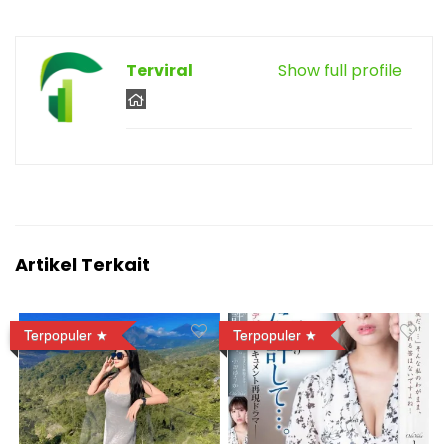
Terviral
Show full profile
Artikel Terkait
Terpopuler
Terpopuler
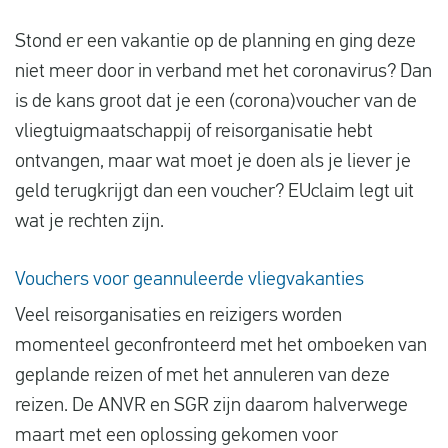
Vluchtproblemen
Stond er een vakantie op de planning en ging deze
Gemaakte kosten
niet meer door in verband met het coronavirus? Dan
is de kans groot dat je een (corona)voucher van de
Vlucht gewijzigd
vliegtuigmaatschappij of reisorganisatie hebt
Aansluiting gemist
ontvangen, maar wat moet je doen als je liever je
Over ons
geld terugkrijgt dan een voucher? EUclaim legt uit
wat je rechten zijn.
Contact
Vouchers voor geannuleerde vliegvakanties
Veel reisorganisaties en reizigers worden
momenteel geconfronteerd met het omboeken van
geplande reizen of met het annuleren van deze
reizen. De ANVR en SGR zijn daarom halverwege
maart met een oplossing gekomen voor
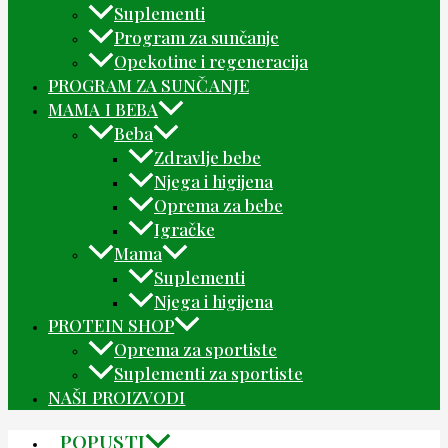
Suplementi
Program za sunčanje
Opekotine i regeneracija
PROGRAM ZA SUNČANJE
MAMA I BEBA
Beba
Zdravlje bebe
Njega i higijena
Oprema za bebe
Igračke
Mama
Suplementi
Njega i higijena
PROTEIN SHOP
Oprema za sportiste
Suplementi za sportiste
NAŠI PROIZVODI
POPUSTI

* * * *

The problem
Return each line of the material above that holds the string "zijn".

Answer to this task
wat je rechten zijn.
reizen. De ANVR en SGR zijn daarom halverwege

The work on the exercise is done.